An online marketing consultant, an avid reader of 400 + books a year. Professional reader, reviewer, and blogger. Enjoy ARCs and new releases.
On a personal note:
Having lived in Atlanta (Midtown, Buckhead, Vinings) from 1994-2006, before relocating to South Florida, I felt a part of the movement in a big way--A member of ULI (Urban Land Institute), NAIOP, the media business -Associate Publisher Atlanta's Black's Guide, Atlanta's B to B Magazine, Publisher of Primedia's Atlanta New Home Data Book, an Atlanta based commercial real estate company, and economic development for N Fulton Chamber of Commerce. The traffic was always a nightmare (especially I-285); a great need for connectivity--and I lived and worked inside the perimeter.
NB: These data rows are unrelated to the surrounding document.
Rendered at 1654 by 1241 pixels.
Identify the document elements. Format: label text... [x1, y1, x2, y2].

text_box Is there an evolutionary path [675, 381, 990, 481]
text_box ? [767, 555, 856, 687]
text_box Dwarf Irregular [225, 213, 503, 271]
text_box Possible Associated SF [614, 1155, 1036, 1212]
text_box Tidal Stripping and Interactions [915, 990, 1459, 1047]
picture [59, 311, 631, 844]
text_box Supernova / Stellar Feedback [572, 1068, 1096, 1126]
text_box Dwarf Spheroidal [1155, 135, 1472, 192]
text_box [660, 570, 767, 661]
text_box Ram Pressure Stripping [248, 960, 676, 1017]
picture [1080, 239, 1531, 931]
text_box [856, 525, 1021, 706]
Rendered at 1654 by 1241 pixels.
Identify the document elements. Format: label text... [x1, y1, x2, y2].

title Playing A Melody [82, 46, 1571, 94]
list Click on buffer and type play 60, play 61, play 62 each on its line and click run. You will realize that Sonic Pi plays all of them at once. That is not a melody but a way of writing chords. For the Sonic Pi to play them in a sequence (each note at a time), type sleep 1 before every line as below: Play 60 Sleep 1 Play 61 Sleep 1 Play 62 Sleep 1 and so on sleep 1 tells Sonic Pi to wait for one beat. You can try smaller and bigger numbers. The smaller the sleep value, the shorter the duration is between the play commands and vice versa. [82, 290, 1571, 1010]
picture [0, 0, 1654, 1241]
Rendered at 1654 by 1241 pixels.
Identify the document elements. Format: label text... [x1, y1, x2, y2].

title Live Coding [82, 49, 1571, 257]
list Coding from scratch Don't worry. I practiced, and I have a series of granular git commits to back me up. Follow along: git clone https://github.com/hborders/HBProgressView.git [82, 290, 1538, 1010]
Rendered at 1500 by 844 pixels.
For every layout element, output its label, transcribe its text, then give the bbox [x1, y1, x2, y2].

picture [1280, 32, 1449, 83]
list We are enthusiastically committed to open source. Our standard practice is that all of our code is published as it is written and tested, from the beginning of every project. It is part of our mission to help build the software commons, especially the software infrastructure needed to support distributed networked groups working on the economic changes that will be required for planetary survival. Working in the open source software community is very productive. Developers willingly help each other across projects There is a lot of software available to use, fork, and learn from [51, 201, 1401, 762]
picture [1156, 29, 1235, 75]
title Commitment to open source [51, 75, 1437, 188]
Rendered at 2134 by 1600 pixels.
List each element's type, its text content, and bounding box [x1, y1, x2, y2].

Was excited when they started converting the railroad to cycling trails, which I rode every weekend as an avid cycler from Georgia to Alabama.
I chose to move to South Florida in 2006 (West Palm Beach), where I still reside-- a city gal in urban downtown West Palm Beach along the waterfront. I live in an area with a walking score of 94 of 100, (which is paradise) ....with easy access to CityPlace and Clematis (two major entertainment centers).
When you live downtown, there is not ample parking, so you park your car (pay) for monthly parking blocks away. This encourages you to walk or cycle. I tested this and found I was only driving my car a few times a month. Last week I sold my SUV. The first time being without a car since the age of sixteen. It is liberating.
I work from my home office and walk everywhere. There is no need to drive. I joined a car share program in the event I need a car (you can rent by the day or the hour). I cycle a few times a week, plus we also have trolleys, TriRail, SkyBike, plus we are excited about the All Aboard Florida (passenger train travel, connecting Orlando, West Palm Beach, and Miami), to be completed next year (within walking distance). I am looking forward to the new freedom without parking fees, car maintenance, fuel, and car insurance, plus useless time on the road and staying fit.
Being a baby boomer (along with a big part of the population), approaching retirement with less income, this group is looking for more affordable housing and walkable cities. The waiting lists are up to five years long in most Florida downtown cities, or they are so long, they are closed and not accepting new applications. Active seniors want to move south for warmer year round climate. There is a great need for urban low income housing and independent senior living, locations in walkable cities—in addition to the younger generations. They all have to work together, as Ryan mentions in his plans. Better design, more biking paths, trees and curb appeal. People want to feel safe when walking.
The obvious answer is that cities need to provide the sort of environment that these people want. Live, work, and play. Especially millennials, vastly favor communities with street life, the pedestrian culture that can only come from walkability.
Other reading: The economist Christopher Leinberger compares the experience of today’s young professionals with the previous generation. He notes that most 50-year-olds grew up watching The Brady Bunch, The Partridge Family, and Happy Days, shows that idealized the late-mid-20th-century suburban standard of low-slung houses on leafy lots, surrounded by more of the same.
The millennials in contrast, grew up watching Seinfeld, Friends, and, eventually, Sex and the City. They matured in a mass culture—of which TV was only one part—that has predisposed them to look favorably upon cities, indeed, to aspire to live in them. This group represent the biggest population bubble in fifty years. They choose to live in urban areas and only then do they look for a job. Meanwhile, the generation raised on Friends is not the only major cohort looking for new places to live.
There’s a larger one: the millennials’ parents, the front-end boomers. They are citizens that every city wants—significant personal savings, no schoolkids. Empty nesters want walkability: The surburban houses are too large, with empty rooms to be heated, cooled and cleaned, with unused yard maintenance. Suburban houses can be socially isolating, especially as aging eyes and slower reflexes make driving everywhere less comfortable.
Whether you want Urban Downtown living or the suburbs, we all want to create a healthier and more satisfying way of life, by connecting neighborhoods and communities.